The beginning of a great chef’s food journey

Anthony Bourdain knew as a fourth-grader that there was no turning back

June 23, 2018 04:10 pm | Updated June 22, 2019 01:45 pm IST

A 1997 photograph of Anthony Bourdain.

A 1997 photograph of Anthony Bourdain.

Let’s not think of a depressed Anthony Bourdain. Instead, let us see him as a happy boy who had just had his first oyster.

The family had gone out to sea with Monsieur Saint-Jour, a fisherman, on an oyster boat. Young Tony, all of nine, was hungry. Monsieur Saint-Jour asked if any of them would care to try out an oyster.

“My parents hesitated. I doubt they’d realized they might have actually to eat one of the raw, slimy things we were currently floating over. My little brother recoiled in horror. But I, in the proudest moment of my young life, stood up smartly, grinning with defiance, and volunteered to be the first,” he writes in Kitchen Confidential: Adventures in the Culinary Underbelly .

He took the raw oyster in his hand, tilted the shell back into his mouth as instructed by the now beaming Monsieur Saint-Jour, and with one bite and a slurp, wolfed it down. “It tasted of seawater… of brine and flesh… and somehow… of the future,” he says.

Spoon fed

We now know of the end, but that then was the beginning of a great chef’s food journey. Bourdain, who took his life on June 8, knew as a fourth-grader that there was no turning back: “The genie was out of the bottle. My life as a cook, and as a chef, had begun”.

This passage propelled me to re-read a book called How I Learned To Cook , edited by Kimberly Witherspoon and Peter Meehan. I went back to the piece about Ferran Adrià, the man known the world-over for experiments in molecular gastronomy.

“I was not one of those children, who at the age of six or seven, discovers an enthusiasm for baking cookies.
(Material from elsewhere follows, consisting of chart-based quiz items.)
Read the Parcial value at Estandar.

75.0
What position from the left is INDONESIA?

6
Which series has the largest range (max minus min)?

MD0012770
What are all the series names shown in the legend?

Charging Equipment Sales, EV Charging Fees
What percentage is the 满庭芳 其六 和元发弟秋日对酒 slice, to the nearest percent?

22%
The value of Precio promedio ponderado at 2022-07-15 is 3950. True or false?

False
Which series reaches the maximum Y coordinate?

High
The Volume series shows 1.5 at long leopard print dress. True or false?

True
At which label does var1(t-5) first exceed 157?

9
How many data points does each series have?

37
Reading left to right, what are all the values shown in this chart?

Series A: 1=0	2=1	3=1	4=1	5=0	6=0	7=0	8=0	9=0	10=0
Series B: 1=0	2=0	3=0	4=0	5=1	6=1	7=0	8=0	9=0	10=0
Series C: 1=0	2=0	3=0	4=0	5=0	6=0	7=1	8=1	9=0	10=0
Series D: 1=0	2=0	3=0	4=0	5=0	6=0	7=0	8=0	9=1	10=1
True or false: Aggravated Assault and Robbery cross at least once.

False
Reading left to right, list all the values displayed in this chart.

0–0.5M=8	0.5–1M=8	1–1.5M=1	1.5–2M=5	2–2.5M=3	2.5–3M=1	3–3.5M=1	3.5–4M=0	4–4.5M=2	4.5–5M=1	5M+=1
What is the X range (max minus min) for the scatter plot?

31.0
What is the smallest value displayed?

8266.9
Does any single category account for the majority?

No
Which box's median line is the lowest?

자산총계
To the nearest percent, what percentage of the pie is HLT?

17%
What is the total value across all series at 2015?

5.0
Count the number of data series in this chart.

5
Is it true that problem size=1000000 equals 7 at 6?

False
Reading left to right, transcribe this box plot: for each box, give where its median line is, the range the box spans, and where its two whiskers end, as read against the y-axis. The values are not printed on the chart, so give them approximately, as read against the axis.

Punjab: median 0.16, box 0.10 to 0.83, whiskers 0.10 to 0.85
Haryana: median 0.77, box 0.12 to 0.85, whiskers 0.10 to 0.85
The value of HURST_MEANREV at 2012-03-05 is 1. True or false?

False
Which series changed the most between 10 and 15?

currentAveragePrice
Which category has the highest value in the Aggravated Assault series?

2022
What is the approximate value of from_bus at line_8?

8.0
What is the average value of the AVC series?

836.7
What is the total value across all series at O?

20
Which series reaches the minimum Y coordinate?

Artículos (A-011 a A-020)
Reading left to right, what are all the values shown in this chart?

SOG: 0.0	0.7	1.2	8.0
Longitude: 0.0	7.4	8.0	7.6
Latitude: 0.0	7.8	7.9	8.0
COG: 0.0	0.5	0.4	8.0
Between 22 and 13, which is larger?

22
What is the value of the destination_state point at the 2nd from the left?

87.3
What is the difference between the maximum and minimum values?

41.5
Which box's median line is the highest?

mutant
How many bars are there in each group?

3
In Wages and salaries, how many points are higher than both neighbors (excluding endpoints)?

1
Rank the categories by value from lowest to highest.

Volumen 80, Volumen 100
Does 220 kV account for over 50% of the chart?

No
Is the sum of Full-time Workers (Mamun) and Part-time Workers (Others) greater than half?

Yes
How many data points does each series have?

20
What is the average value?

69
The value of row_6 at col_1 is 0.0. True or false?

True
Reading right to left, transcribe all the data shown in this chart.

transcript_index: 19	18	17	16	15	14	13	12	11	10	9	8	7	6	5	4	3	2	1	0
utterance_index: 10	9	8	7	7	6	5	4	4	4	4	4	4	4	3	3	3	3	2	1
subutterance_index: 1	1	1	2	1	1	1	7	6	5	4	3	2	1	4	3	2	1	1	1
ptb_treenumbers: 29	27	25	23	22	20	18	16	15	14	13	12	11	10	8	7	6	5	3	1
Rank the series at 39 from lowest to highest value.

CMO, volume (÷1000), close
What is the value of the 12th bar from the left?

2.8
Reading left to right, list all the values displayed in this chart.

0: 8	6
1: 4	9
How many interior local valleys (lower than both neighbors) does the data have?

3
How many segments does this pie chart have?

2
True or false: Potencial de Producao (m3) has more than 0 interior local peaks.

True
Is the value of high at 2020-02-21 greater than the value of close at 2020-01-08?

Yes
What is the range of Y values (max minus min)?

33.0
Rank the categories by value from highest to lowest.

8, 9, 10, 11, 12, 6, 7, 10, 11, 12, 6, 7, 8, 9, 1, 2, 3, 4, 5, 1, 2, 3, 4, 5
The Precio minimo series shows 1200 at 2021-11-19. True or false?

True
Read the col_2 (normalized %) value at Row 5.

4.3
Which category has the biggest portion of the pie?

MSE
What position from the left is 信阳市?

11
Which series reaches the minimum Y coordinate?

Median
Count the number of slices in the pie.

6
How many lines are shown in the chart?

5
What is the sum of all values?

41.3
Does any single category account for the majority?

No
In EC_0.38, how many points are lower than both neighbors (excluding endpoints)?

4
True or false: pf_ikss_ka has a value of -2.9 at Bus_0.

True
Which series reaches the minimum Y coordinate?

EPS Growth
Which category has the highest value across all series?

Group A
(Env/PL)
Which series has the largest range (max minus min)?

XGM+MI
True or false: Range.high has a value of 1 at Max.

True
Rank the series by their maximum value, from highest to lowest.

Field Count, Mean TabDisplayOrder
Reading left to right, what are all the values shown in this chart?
I did not watch, ablaze with curiosity, as my grandmother stirred the family broth,” he says.

All that he wanted to do was play football and party. It was to collect money to go to Ibiza — which he saw as a mega party place — that he began working as a dishwasher in a restaurant. He went from one restaurant to the other, fed the men in the Spanish Navy and headed the admiral’s kitchen — all by chance. In 1984, he joined the kitchen staff at El Bulli — and went on to become one of its owners.

Sushi story

I like the story of Masaharu Morimoto, who introduced sushi to the world. On the day the father got paid, he took the family out for sushi, he writes.

“While we were at dinner, my parents were relaxed, even enjoyed themselves,” he says. They would resume their fights the morning after, but they were a happy family at the restaurant.

“Is it any wonder that I thought becoming a sushi chef was a noble and worthwhile pursuit,” he asks.

Let’s also recall the story of Heston Blumenthal, of the iconic The Fat Duck. For him, it all began with a meal in L’Oustau de Baumanière restaurant in France.

“I had never seen anything like this before,” he writes. There were perfectly-appointed tables with immaculate linen, silver, china and crystal. The family sat outside as the scent of lavender wafted in.

Young Heston ate red mullet fillets sauced with a light vinaigrette and paired with tomatoes, basil and green beans; meat and kidneys from a baby lamb baked in puffed pastry; gratin of potatoes and aubergines. “There was something about the experience, something so fantastic yet so tangible, that I knew this was what I wanted to do,” he says.

And, indeed, they all did what they wanted to do. As in ‘Author, author’, it’s time we coined a new phrase — ‘Chef, chef!’

The writer likes reading and writing about food as much as he does cooking and eating it. Well, almost.